[TASK ITEM]
Switch "Volkswagen" to "VW" and leave everything else the same in the rows from the line containing "Чому 90 унцій води на" through the end of the rows. Leave the pictures out of your answer.

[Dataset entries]
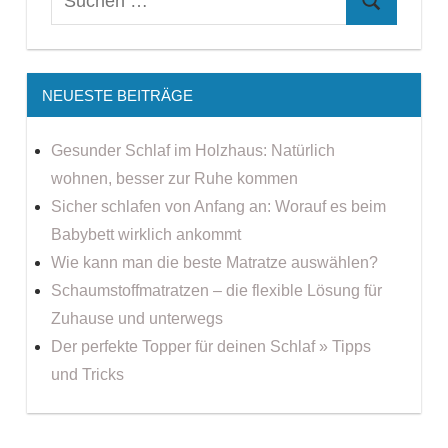
NEUESTE BEITRÄGE
Gesunder Schlaf im Holzhaus: Natürlich
wohnen, besser zur Ruhe kommen
Sicher schlafen von Anfang an: Worauf es beim
Babybett wirklich ankommt
Wie kann man die beste Matratze auswählen?
Schaumstoffmatratzen – die flexible Lösung für
Zuhause und unterwegs
Der perfekte Topper für deinen Schlaf » Tipps
und Tricks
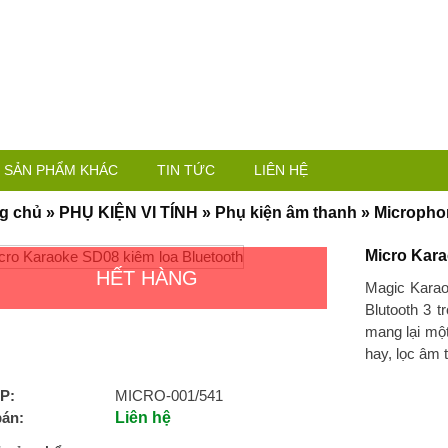
SẢN PHẨM KHÁC
TIN TỨC
LIÊN HỆ
g chủ
»
PHỤ KIỆN VI TÍNH
»
Phụ kiện âm thanh
»
Micropho
Micro Kara
HẾT HÀNG
Magic Karao
Blutooth 3 t
mang lại một
hay, lọc âm t
P:
MICRO-001/541
bán:
Liên hệ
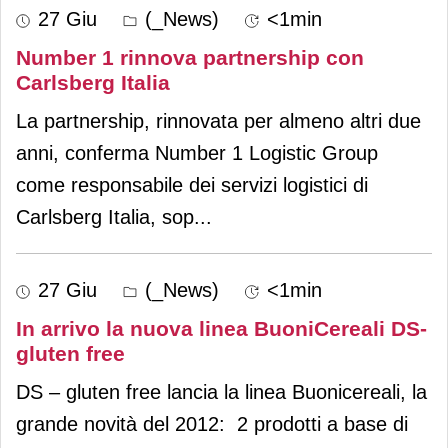
27 Giu
(_News)
<1min
Number 1 rinnova partnership con
Carlsberg Italia
La partnership, rinnovata per almeno altri due
anni, conferma Number 1 Logistic Group
come responsabile dei servizi logistici di
Carlsberg Italia, sop
...
27 Giu
(_News)
<1min
In arrivo la nuova linea BuoniCereali DS-
gluten free
DS – gluten free lancia la linea Buonicereali, la
grande novità del 2012: 2 prodotti a base di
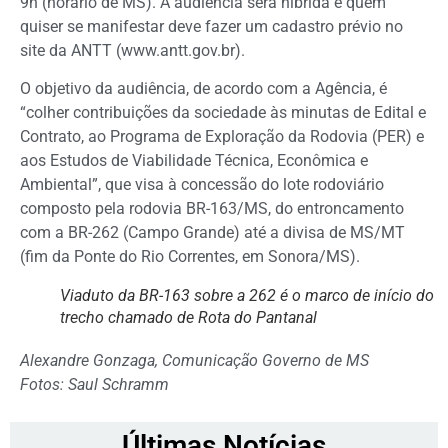
9h (horário de MS). A audiência será híbrida e quem
quiser se manifestar deve fazer um cadastro prévio no
site da ANTT (www.antt.gov.br).
O objetivo da audiência, de acordo com a Agência, é
“colher contribuições da sociedade às minutas de Edital e
Contrato, ao Programa de Exploração da Rodovia (PER) e
aos Estudos de Viabilidade Técnica, Econômica e
Ambiental”, que visa à concessão do lote rodoviário
composto pela rodovia BR-163/MS, do entroncamento
com a BR-262 (Campo Grande) até a divisa de MS/MT
(fim da Ponte do Rio Correntes, em Sonora/MS).
Viaduto da BR-163 sobre a 262 é o marco de início do
trecho chamado de Rota do Pantanal
Alexandre Gonzaga, Comunicação Governo de MS
Fotos: Saul Schramm
Últimas Notícias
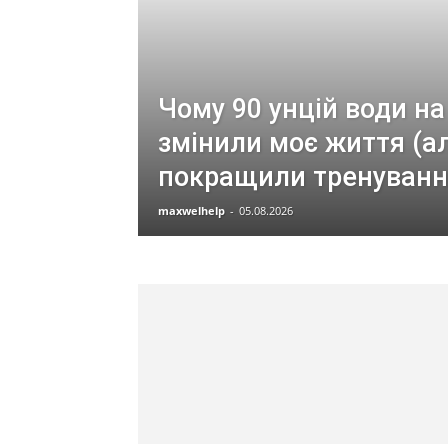
Чому 90 унцій води на
змінили моє життя (а
покращили тренуванн
maxwelhelp
-
05.08.2026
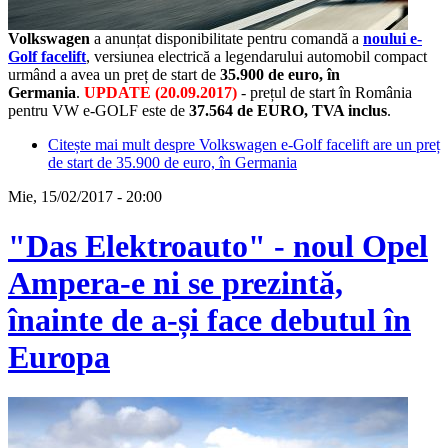
Volkswagen
a anunțat disponibilitate pentru comandă a
noului e-
Golf facelift
, versiunea electrică a legendarului automobil compact
urmând a avea un preț de start de
35.900 de euro, în
Germania
.
UPDATE (20.09.2017)
- prețul de start în România
pentru VW e-GOLF este de
37.564 de EURO, TVA inclus
.
Citește mai mult
despre Volkswagen e-Golf facelift are un preț
de start de 35.900 de euro, în Germania
Mie, 15/02/2017 - 20:00
"Das Elektroauto" - noul Opel
Ampera-e ni se prezintă,
înainte de a-și face debutul în
Europa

[SOLUTION TO THE PROBLEM]
Чому 90 унцій води на
змінили моє життя (а
покращили тренуванн
maxwelhelp
-
05.08.2026
VW
a anunțat disponibilitate pentru comandă a
noului e-
Golf facelift
, versiunea electrică a legendarului automobil compact
urmând a avea un preț de start de
35.900 de euro, în
Germania
.
UPDATE (20.09.2017)
- prețul de start în România
pentru VW e-GOLF este de
37.564 de EURO, TVA inclus
.
Citește mai mult
despre VW e-Golf facelift are un preț
de start de 35.900 de euro, în Germania
Mie, 15/02/2017 - 20:00
"Das Elektroauto" - noul Opel
Ampera-e ni se prezintă,
înainte de a-și face debutul în
Europa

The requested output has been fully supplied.